TASK OBJECTIVE: Only a number is wanted here: how many lines in the records below contain the string "timescale".

INPUT FOR THIS TASK:
....

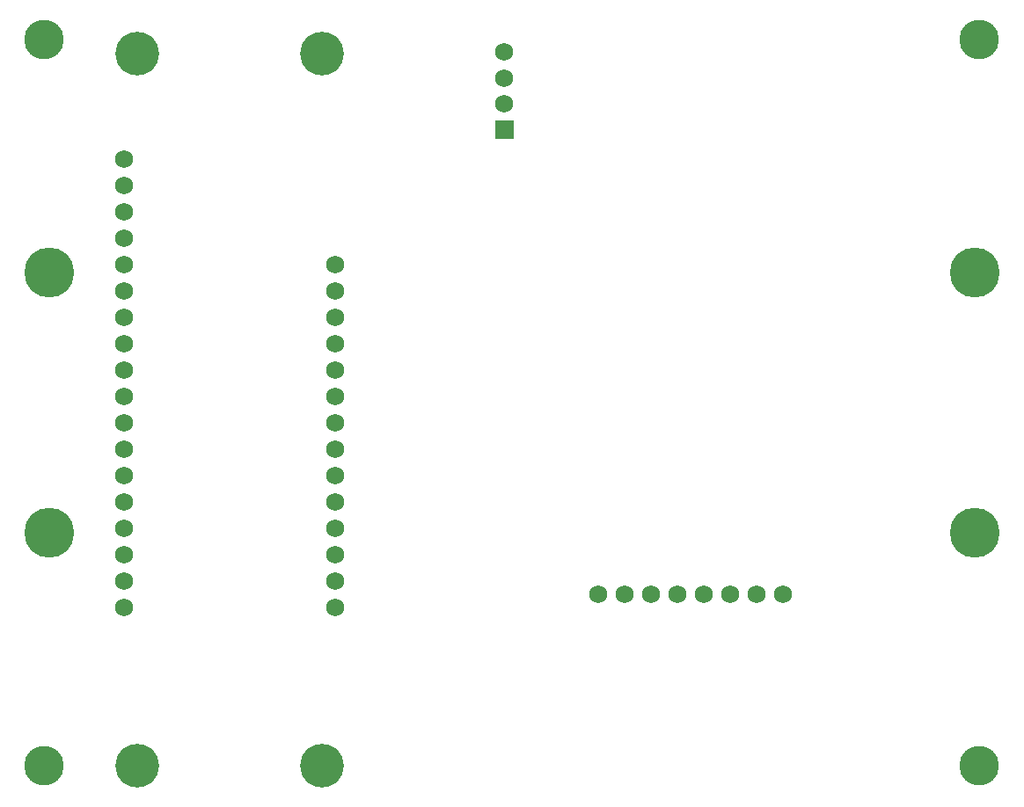
<source format=gbs>
G04 Layer: BottomSolderMaskLayer*
G04 EasyEDA v6.4.19.4, 2021-07-14T11:09:17--7:00*
G04 73e50abd1ea448babbb0d4c805b7eb3a,d433bb90ee054a4e8348b136ee7bb52c,10*
G04 Gerber Generator version 0.2*
G04 Scale: 100 percent, Rotated: No, Reflected: No *
G04 Dimensions in inches *
G04 leading zeros omitted , absolute positions ,3 integer and 6 decimal *
%FSLAX36Y36*%
%MOIN*%

%ADD40C,0.1497*%
%ADD41C,0.1891*%
%ADD43C,0.0680*%
%ADD44C,0.1655*%

%LPD*%
D40*
G01*
X3188980Y0D03*
G01*
X3188980Y2755909D03*
G01*
X-354329Y0D03*
G01*
X-354329Y2755909D03*
D41*
G01*
X-334650Y1870079D03*
G01*
X-334650Y885830D03*
G01*
X3173230Y1870079D03*
G01*
X3173230Y885830D03*
D43*
G01*
X-50000Y2300000D03*
G01*
X-50000Y2200000D03*
G01*
X-50000Y2100000D03*
G01*
X-50000Y2000000D03*
G01*
X-50000Y1900000D03*
G01*
X-50000Y1800000D03*
G01*
X-50000Y1700000D03*
G01*
X-50000Y1600000D03*
G01*
X-50000Y1500000D03*
G01*
X-50000Y1400000D03*
G01*
X-50000Y1300000D03*
G01*
X-50000Y1200000D03*
G01*
X-50000Y1100000D03*
G01*
X-50000Y1000000D03*
G01*
X-50000Y900000D03*
G01*
X-50000Y800000D03*
G01*
X-50000Y700000D03*
G01*
X-50000Y600000D03*
G01*
X750000Y600000D03*
G01*
X750000Y700000D03*
G01*
X750000Y800000D03*
G01*
X750000Y900000D03*
G01*
X750000Y1000000D03*
G01*
X750000Y1100000D03*
G01*
X750000Y1200000D03*
G01*
X750000Y1300000D03*
G01*
X750000Y1400000D03*
G01*
X750000Y1500000D03*
G01*
X750000Y1600000D03*
G01*
X750000Y1700000D03*
G01*
X750000Y1800000D03*
G01*
X750000Y1900000D03*
D44*
G01*
X0Y2700000D03*
G01*
X700000Y2700000D03*
G01*
X0Y0D03*
G01*
X700000Y0D03*
D43*
G01*
X1745670Y650000D03*
G01*
X1845670Y650000D03*
G01*
X1945670Y650000D03*
G01*
X2045670Y650000D03*
G01*
X2145670Y650000D03*
G01*
X2245670Y650000D03*
G01*
X2345670Y650000D03*
G01*
X2445670Y650000D03*
G36*
X1356000Y2378400D02*
G01*
X1356000Y2446399D01*
X1423999Y2446399D01*
X1423999Y2378400D01*
G37*
G01*
X1390000Y2510790D03*
G01*
X1390000Y2609189D03*
G01*
X1390000Y2707640D03*
M02*

</source>
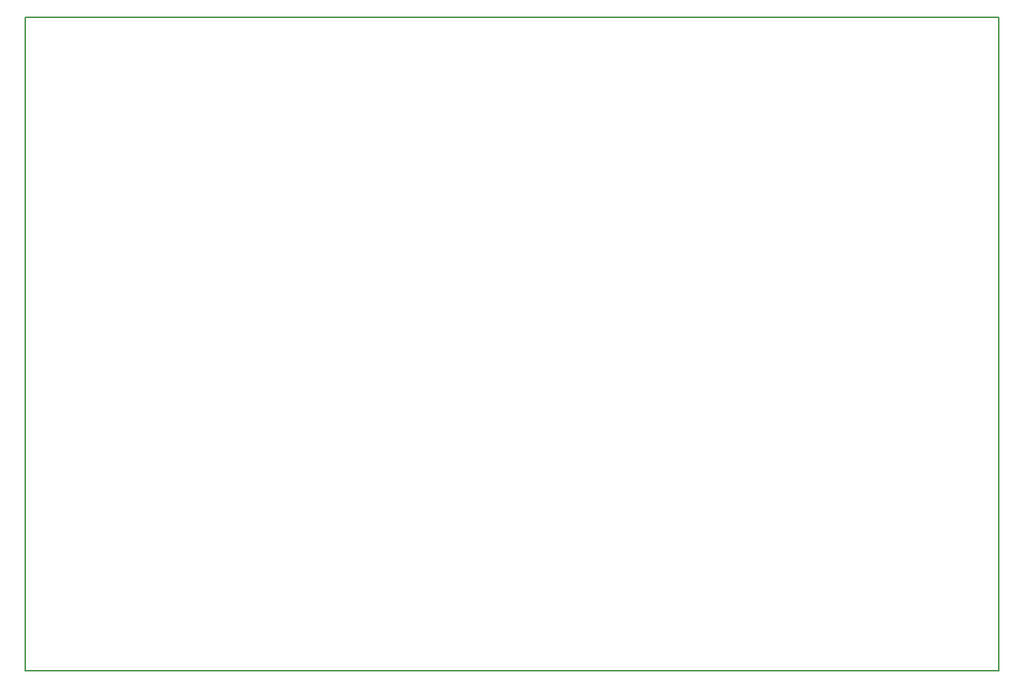
<source format=gbr>
%TF.GenerationSoftware,KiCad,Pcbnew,9.0.0*%
%TF.CreationDate,2025-04-04T13:00:49-06:00*%
%TF.ProjectId,High Power Class AB,48696768-2050-46f7-9765-7220436c6173,rev?*%
%TF.SameCoordinates,Original*%
%TF.FileFunction,Profile,NP*%
%FSLAX46Y46*%
G04 Gerber Fmt 4.6, Leading zero omitted, Abs format (unit mm)*
G04 Created by KiCad (PCBNEW 9.0.0) date 2025-04-04 13:00:49*
%MOMM*%
%LPD*%
G01*
G04 APERTURE LIST*
%TA.AperFunction,Profile*%
%ADD10C,0.200000*%
%TD*%
G04 APERTURE END LIST*
D10*
X71755000Y-63500000D02*
X186055000Y-63500000D01*
X186055000Y-140335000D01*
X71755000Y-140335000D01*
X71755000Y-63500000D01*
M02*

</source>
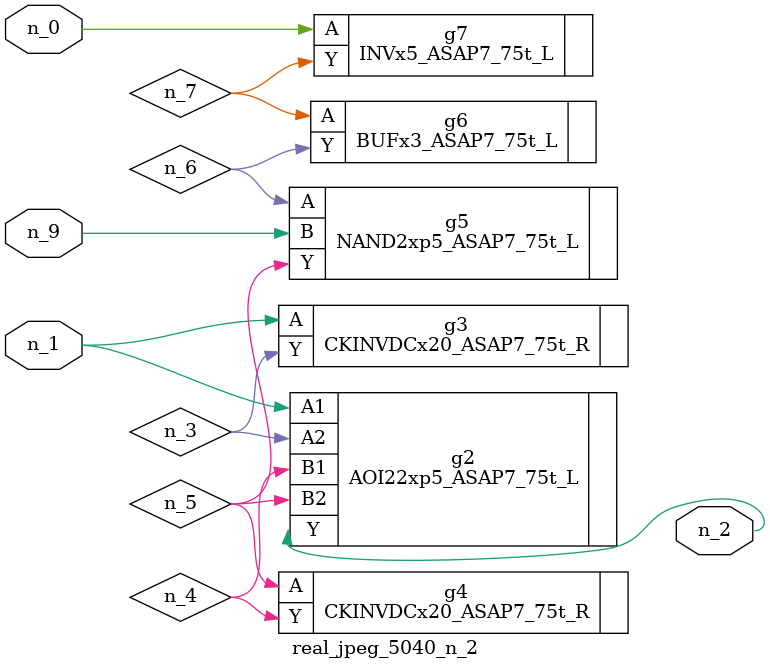
<source format=v>
module real_jpeg_5040_n_2 (n_1, n_0, n_9, n_2);

input n_1;
input n_0;
input n_9;

output n_2;

wire n_5;
wire n_4;
wire n_6;
wire n_7;
wire n_3;

INVx5_ASAP7_75t_L g7 ( 
.A(n_0),
.Y(n_7)
);

AOI22xp5_ASAP7_75t_L g2 ( 
.A1(n_1),
.A2(n_3),
.B1(n_4),
.B2(n_5),
.Y(n_2)
);

CKINVDCx20_ASAP7_75t_R g3 ( 
.A(n_1),
.Y(n_3)
);

CKINVDCx20_ASAP7_75t_R g4 ( 
.A(n_5),
.Y(n_4)
);

NAND2xp5_ASAP7_75t_L g5 ( 
.A(n_6),
.B(n_9),
.Y(n_5)
);

BUFx3_ASAP7_75t_L g6 ( 
.A(n_7),
.Y(n_6)
);


endmodule
</source>
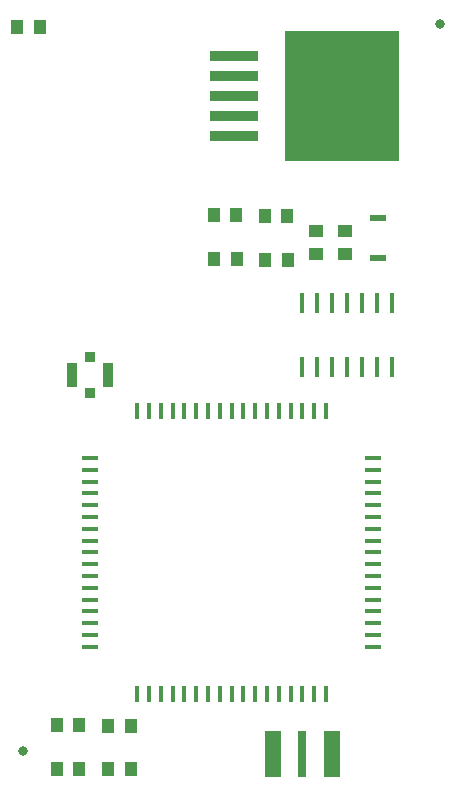
<source format=gbr>
G04 DipTrace 3.0.0.1*
G04 TopPaste.gbr*
%MOIN*%
G04 #@! TF.FileFunction,Paste,Top*
G04 #@! TF.Part,Single*
%ADD65R,0.382283X0.432283*%
%ADD67R,0.162598X0.032283*%
%ADD69R,0.015748X0.070866*%
%ADD75O,0.015748X0.055118*%
%ADD77O,0.055118X0.015748*%
%ADD85C,0.031496*%
%ADD91R,0.055118X0.023622*%
%ADD93R,0.051181X0.043307*%
%ADD95R,0.043307X0.051181*%
%ADD101R,0.035433X0.080709*%
%ADD103R,0.033465X0.035433*%
%ADD105R,0.025591X0.151969*%
%ADD107R,0.051969X0.151969*%
%FSLAX26Y26*%
G04*
G70*
G90*
G75*
G01*
G04 TopPaste*
%LPD*%
D107*
X1531890Y489370D3*
D105*
X1431890Y489764D3*
D107*
X1332283D3*
D103*
X723622Y1694488D3*
Y1812598D3*
D101*
X782677Y1753543D3*
X664567D3*
D95*
X556299Y2914567D3*
X481496D3*
X1211024Y2285433D3*
X1136220D3*
D93*
X1477559Y2232677D3*
Y2157874D3*
X1574803Y2231890D3*
Y2157087D3*
D91*
X1685039Y2275984D3*
Y2142126D3*
D95*
X858701Y438701D3*
X783898D3*
X687835Y439882D3*
X613031D3*
D85*
X1890945Y2922244D3*
X498701Y498701D3*
D95*
X859488Y583583D3*
X784685D3*
X688228Y585551D3*
X613425D3*
X1306299Y2282677D3*
X1381102D3*
X1383071Y2136614D3*
X1308268D3*
X1212598Y2139764D3*
X1137795D3*
D77*
X1668110Y846850D3*
Y886220D3*
Y925591D3*
Y964961D3*
Y1004331D3*
Y1043701D3*
Y1083071D3*
Y1122441D3*
Y1161811D3*
Y1201181D3*
Y1240551D3*
Y1279921D3*
Y1319291D3*
Y1358661D3*
Y1398031D3*
Y1437402D3*
Y1476772D3*
D75*
X1510630Y1634252D3*
X1471260D3*
X1431890D3*
X1392520D3*
X1353150D3*
X1313780D3*
X1274409D3*
X1235039D3*
X1195669D3*
X1156299D3*
X1116929D3*
X1077559D3*
X1038189D3*
X998819D3*
X959449D3*
X920079D3*
X880709D3*
D77*
X723228Y1476772D3*
Y1437402D3*
Y1398031D3*
Y1358661D3*
Y1319291D3*
Y1279921D3*
Y1240551D3*
Y1201181D3*
Y1161811D3*
Y1122441D3*
Y1083071D3*
Y1043701D3*
Y1004331D3*
Y964961D3*
Y925591D3*
Y886220D3*
Y846850D3*
D75*
X880709Y689370D3*
X920079D3*
X959449D3*
X998819D3*
X1038189D3*
X1077559D3*
X1116929D3*
X1156299D3*
X1195669D3*
X1235039D3*
X1274409D3*
X1313780D3*
X1353150D3*
X1392520D3*
X1431890D3*
X1471260D3*
X1510630D3*
D69*
X1730709Y1992520D3*
X1680709D3*
X1630709D3*
X1580709D3*
X1530709D3*
X1480709D3*
X1430709D3*
Y1779921D3*
X1480709D3*
X1530709D3*
X1580709D3*
X1630709D3*
X1680709D3*
X1730709D3*
D67*
X1204331Y2816142D3*
Y2749213D3*
Y2682283D3*
Y2615354D3*
Y2548425D3*
D65*
X1564173Y2682283D3*
M02*

</source>
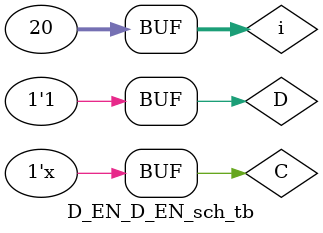
<source format=v>

`timescale 1ns / 1ps

module D_EN_D_EN_sch_tb();

// Inputs
   reg C;
   reg D;

// Output
   wire Qn;
   wire Q;

// Bidirs

// Instantiate the UUT
   D_EN UUT (
		.C(C), 
		.D(D), 
		.Qn(Qn), 
		.Q(Q)
   );
// Initialize Inputs
//   `ifdef auto_init
		integer i = 0;
       initial begin
		C = 0;
		D = 0;
		#40;
		D = 1;
		#100;
		D = 0;
		#100;
		D = 1;
		#100;
		D = 0;
		#100;
		D = 1;
		end
		always @*
		for(i=0;i<20;i=i+1)begin
		#50;
		C<=~C;
	end
//   `endif
endmodule

</source>
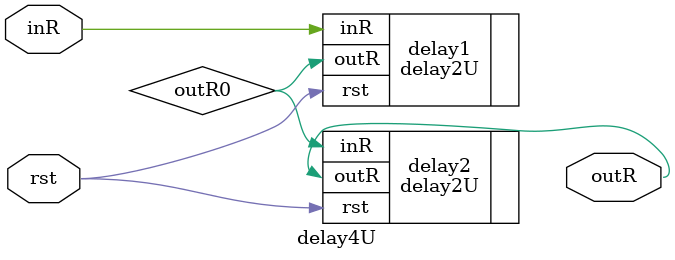
<source format=v>
`timescale 1ns / 1ps

module delay4U(inR, outR, rst);
input inR, rst;
output outR;

wire outR0;


delay2U delay1(.inR(inR), .outR(outR0), .rst(rst));
delay2U delay2(.inR(outR0), .outR(outR), .rst(rst));
endmodule


</source>
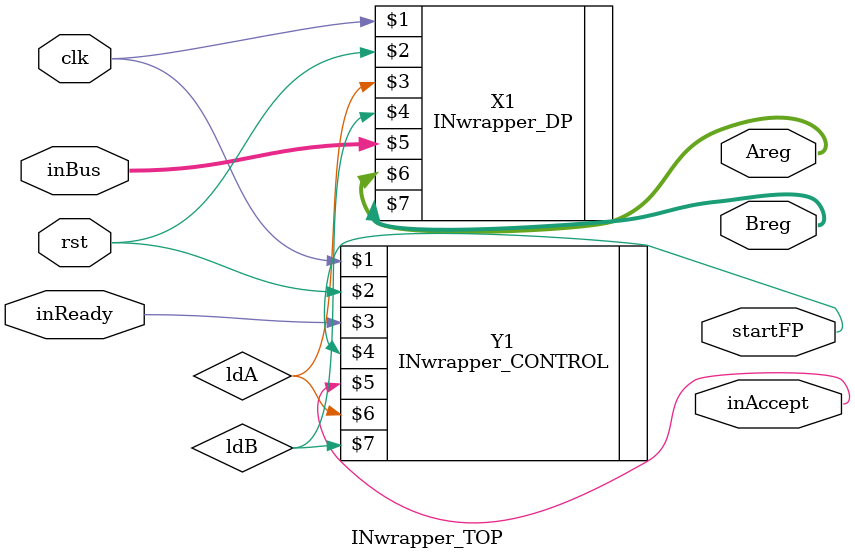
<source format=v>
`timescale 1ns/1ns
module INwrapper_TOP(input inReady,clk,rst,input [31:0]inBus,output inAccept,startFP,output[31:0]Areg,Breg);
	wire ldA,ldB;
	INwrapper_DP X1(clk,rst,ldA,ldB,inBus,Areg,Breg);
	INwrapper_CONTROL Y1(clk,rst,inReady,startFP,inAccept,ldA,ldB);
endmodule

</source>
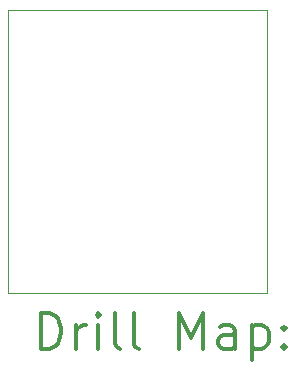
<source format=gbr>
%FSLAX45Y45*%
G04 Gerber Fmt 4.5, Leading zero omitted, Abs format (unit mm)*
G04 Created by KiCad (PCBNEW 5.1.5+dfsg1-2build2) date 2022-11-08 12:44:27*
%MOMM*%
%LPD*%
G04 APERTURE LIST*
%TA.AperFunction,Profile*%
%ADD10C,0.100000*%
%TD*%
%ADD11C,0.200000*%
%ADD12C,0.300000*%
G04 APERTURE END LIST*
D10*
X19550000Y-8850000D02*
X19550000Y-11250000D01*
X17350000Y-8850000D02*
X19550000Y-8850000D01*
X17350000Y-11250000D02*
X17350000Y-8850000D01*
X19550000Y-11250000D02*
X17350000Y-11250000D01*
D11*
D12*
X17631428Y-11720714D02*
X17631428Y-11420714D01*
X17702857Y-11420714D01*
X17745714Y-11435000D01*
X17774286Y-11463571D01*
X17788571Y-11492143D01*
X17802857Y-11549286D01*
X17802857Y-11592143D01*
X17788571Y-11649286D01*
X17774286Y-11677857D01*
X17745714Y-11706429D01*
X17702857Y-11720714D01*
X17631428Y-11720714D01*
X17931428Y-11720714D02*
X17931428Y-11520714D01*
X17931428Y-11577857D02*
X17945714Y-11549286D01*
X17960000Y-11535000D01*
X17988571Y-11520714D01*
X18017143Y-11520714D01*
X18117143Y-11720714D02*
X18117143Y-11520714D01*
X18117143Y-11420714D02*
X18102857Y-11435000D01*
X18117143Y-11449286D01*
X18131428Y-11435000D01*
X18117143Y-11420714D01*
X18117143Y-11449286D01*
X18302857Y-11720714D02*
X18274286Y-11706429D01*
X18260000Y-11677857D01*
X18260000Y-11420714D01*
X18460000Y-11720714D02*
X18431428Y-11706429D01*
X18417143Y-11677857D01*
X18417143Y-11420714D01*
X18802857Y-11720714D02*
X18802857Y-11420714D01*
X18902857Y-11635000D01*
X19002857Y-11420714D01*
X19002857Y-11720714D01*
X19274286Y-11720714D02*
X19274286Y-11563571D01*
X19260000Y-11535000D01*
X19231428Y-11520714D01*
X19174286Y-11520714D01*
X19145714Y-11535000D01*
X19274286Y-11706429D02*
X19245714Y-11720714D01*
X19174286Y-11720714D01*
X19145714Y-11706429D01*
X19131428Y-11677857D01*
X19131428Y-11649286D01*
X19145714Y-11620714D01*
X19174286Y-11606429D01*
X19245714Y-11606429D01*
X19274286Y-11592143D01*
X19417143Y-11520714D02*
X19417143Y-11820714D01*
X19417143Y-11535000D02*
X19445714Y-11520714D01*
X19502857Y-11520714D01*
X19531428Y-11535000D01*
X19545714Y-11549286D01*
X19560000Y-11577857D01*
X19560000Y-11663571D01*
X19545714Y-11692143D01*
X19531428Y-11706429D01*
X19502857Y-11720714D01*
X19445714Y-11720714D01*
X19417143Y-11706429D01*
X19688571Y-11692143D02*
X19702857Y-11706429D01*
X19688571Y-11720714D01*
X19674286Y-11706429D01*
X19688571Y-11692143D01*
X19688571Y-11720714D01*
X19688571Y-11535000D02*
X19702857Y-11549286D01*
X19688571Y-11563571D01*
X19674286Y-11549286D01*
X19688571Y-11535000D01*
X19688571Y-11563571D01*
M02*

</source>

....

SOLUTION BELOW: 3